- **PROBLEM REQUIREMENTS**:
Each line starting at the one that contains "image displays immunohistochemical" and ending at the one that contains "is no significant" must be returned exactly, and the rest of the listing is left out.

- **ENTRIES PROVIDED**:
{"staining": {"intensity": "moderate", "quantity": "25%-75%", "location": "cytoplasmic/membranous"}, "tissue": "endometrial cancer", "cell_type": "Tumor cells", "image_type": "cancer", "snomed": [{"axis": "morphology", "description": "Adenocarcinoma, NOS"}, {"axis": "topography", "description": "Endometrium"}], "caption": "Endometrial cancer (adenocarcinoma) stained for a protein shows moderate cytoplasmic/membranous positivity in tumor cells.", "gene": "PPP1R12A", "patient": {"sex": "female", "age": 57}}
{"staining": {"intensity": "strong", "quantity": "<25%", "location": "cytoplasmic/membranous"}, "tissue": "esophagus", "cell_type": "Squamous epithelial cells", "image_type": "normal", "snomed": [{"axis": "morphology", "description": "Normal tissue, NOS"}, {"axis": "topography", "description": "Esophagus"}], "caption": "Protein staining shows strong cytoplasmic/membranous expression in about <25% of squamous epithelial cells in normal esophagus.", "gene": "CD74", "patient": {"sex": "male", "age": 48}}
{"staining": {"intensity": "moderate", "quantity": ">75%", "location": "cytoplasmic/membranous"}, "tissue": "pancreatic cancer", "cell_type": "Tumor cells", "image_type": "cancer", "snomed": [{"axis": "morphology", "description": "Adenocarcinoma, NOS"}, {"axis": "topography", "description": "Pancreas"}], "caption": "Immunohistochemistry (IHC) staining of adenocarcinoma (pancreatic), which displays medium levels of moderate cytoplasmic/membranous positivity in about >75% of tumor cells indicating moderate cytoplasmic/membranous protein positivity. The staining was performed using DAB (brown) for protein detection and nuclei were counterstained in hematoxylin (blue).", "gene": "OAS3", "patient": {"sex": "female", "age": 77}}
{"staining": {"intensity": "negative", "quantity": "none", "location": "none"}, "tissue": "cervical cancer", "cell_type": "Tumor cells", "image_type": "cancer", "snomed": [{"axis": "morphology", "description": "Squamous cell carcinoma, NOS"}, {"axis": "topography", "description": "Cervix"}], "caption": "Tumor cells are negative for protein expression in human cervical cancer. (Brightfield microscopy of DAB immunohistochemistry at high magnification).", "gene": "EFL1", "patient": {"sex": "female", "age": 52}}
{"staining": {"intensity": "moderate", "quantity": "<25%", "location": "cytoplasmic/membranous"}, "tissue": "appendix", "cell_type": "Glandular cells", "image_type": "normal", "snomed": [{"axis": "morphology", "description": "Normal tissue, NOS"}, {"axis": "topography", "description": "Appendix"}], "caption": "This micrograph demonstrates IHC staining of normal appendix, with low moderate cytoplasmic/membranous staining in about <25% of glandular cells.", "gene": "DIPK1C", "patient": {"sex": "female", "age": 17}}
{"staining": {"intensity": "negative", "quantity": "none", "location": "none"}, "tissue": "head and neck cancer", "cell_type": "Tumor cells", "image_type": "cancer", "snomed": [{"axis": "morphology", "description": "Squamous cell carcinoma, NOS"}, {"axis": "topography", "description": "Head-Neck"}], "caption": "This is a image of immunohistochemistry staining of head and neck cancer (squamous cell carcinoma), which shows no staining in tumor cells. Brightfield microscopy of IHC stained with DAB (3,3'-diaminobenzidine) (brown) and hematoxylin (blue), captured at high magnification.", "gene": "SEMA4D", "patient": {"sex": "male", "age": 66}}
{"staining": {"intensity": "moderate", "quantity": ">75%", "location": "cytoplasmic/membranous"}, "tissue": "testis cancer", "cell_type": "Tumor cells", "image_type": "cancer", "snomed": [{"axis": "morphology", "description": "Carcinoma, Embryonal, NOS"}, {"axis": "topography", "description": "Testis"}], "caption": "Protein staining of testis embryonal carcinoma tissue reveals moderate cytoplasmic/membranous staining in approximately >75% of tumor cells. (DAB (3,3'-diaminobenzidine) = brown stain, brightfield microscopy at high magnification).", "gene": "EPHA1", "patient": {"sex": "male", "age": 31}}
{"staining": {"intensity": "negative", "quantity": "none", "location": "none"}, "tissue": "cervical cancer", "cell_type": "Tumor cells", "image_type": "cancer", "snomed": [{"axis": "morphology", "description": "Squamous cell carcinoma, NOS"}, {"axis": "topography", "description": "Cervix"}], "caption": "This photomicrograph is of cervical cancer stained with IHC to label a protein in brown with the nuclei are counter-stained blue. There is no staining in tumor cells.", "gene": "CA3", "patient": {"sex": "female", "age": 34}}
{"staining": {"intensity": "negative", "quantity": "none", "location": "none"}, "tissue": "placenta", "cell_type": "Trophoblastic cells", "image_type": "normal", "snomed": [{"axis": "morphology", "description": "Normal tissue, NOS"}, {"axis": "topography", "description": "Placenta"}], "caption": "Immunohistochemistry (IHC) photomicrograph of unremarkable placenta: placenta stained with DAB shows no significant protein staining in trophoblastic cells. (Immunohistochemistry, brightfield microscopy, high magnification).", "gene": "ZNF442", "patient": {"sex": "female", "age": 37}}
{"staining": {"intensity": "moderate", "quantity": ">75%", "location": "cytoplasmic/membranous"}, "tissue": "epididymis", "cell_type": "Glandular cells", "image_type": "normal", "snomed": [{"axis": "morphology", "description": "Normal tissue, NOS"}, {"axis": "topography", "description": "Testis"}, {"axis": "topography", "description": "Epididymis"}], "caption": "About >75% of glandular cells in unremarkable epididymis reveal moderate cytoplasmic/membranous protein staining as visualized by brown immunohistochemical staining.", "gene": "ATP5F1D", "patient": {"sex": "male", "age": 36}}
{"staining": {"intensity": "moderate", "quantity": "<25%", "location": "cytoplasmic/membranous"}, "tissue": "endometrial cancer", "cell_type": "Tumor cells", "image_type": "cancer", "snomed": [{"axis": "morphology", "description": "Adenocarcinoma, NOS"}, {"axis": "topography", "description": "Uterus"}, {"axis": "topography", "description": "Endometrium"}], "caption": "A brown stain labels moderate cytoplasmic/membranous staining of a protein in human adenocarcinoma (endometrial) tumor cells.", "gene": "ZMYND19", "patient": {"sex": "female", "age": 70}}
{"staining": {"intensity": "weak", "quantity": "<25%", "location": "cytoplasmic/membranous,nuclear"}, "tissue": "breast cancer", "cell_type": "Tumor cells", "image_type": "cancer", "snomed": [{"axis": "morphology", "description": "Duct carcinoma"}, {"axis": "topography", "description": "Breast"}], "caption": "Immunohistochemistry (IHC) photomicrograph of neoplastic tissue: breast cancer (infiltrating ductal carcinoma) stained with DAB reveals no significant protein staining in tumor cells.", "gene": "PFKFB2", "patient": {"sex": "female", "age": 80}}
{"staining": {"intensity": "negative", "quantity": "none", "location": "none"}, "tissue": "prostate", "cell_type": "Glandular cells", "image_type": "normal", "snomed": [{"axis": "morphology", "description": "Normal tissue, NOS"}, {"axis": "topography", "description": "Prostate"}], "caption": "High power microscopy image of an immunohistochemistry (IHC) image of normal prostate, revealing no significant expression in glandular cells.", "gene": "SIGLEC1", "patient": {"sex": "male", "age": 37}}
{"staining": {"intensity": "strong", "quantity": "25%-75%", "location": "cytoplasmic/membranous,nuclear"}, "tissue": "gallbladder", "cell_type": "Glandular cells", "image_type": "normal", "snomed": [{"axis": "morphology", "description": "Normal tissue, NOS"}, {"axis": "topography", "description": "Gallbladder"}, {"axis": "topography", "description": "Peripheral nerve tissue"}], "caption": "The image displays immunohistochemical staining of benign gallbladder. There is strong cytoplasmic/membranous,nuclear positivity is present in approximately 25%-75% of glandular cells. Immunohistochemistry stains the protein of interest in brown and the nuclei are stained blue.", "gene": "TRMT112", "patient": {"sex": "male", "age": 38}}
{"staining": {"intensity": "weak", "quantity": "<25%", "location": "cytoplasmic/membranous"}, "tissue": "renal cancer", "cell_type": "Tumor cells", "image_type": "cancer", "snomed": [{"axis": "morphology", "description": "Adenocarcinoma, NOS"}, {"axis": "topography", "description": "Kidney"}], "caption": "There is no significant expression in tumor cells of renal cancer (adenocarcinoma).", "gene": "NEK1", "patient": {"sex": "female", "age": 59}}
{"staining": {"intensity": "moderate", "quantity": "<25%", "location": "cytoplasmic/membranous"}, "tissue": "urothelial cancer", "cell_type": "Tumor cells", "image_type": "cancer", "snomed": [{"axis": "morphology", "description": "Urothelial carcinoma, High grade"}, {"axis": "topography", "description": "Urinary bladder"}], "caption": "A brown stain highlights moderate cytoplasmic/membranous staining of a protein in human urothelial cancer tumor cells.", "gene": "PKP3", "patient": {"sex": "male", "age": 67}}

- **REPLY TO THE TASK**:
{"staining": {"intensity": "strong", "quantity": "25%-75%", "location": "cytoplasmic/membranous,nuclear"}, "tissue": "gallbladder", "cell_type": "Glandular cells", "image_type": "normal", "snomed": [{"axis": "morphology", "description": "Normal tissue, NOS"}, {"axis": "topography", "description": "Gallbladder"}, {"axis": "topography", "description": "Peripheral nerve tissue"}], "caption": "The image displays immunohistochemical staining of benign gallbladder. There is strong cytoplasmic/membranous,nuclear positivity is present in approximately 25%-75% of glandular cells. Immunohistochemistry stains the protein of interest in brown and the nuclei are stained blue.", "gene": "TRMT112", "patient": {"sex": "male", "age": 38}}
{"staining": {"intensity": "weak", "quantity": "<25%", "location": "cytoplasmic/membranous"}, "tissue": "renal cancer", "cell_type": "Tumor cells", "image_type": "cancer", "snomed": [{"axis": "morphology", "description": "Adenocarcinoma, NOS"}, {"axis": "topography", "description": "Kidney"}], "caption": "There is no significant expression in tumor cells of renal cancer (adenocarcinoma).", "gene": "NEK1", "patient": {"sex": "female", "age": 59}}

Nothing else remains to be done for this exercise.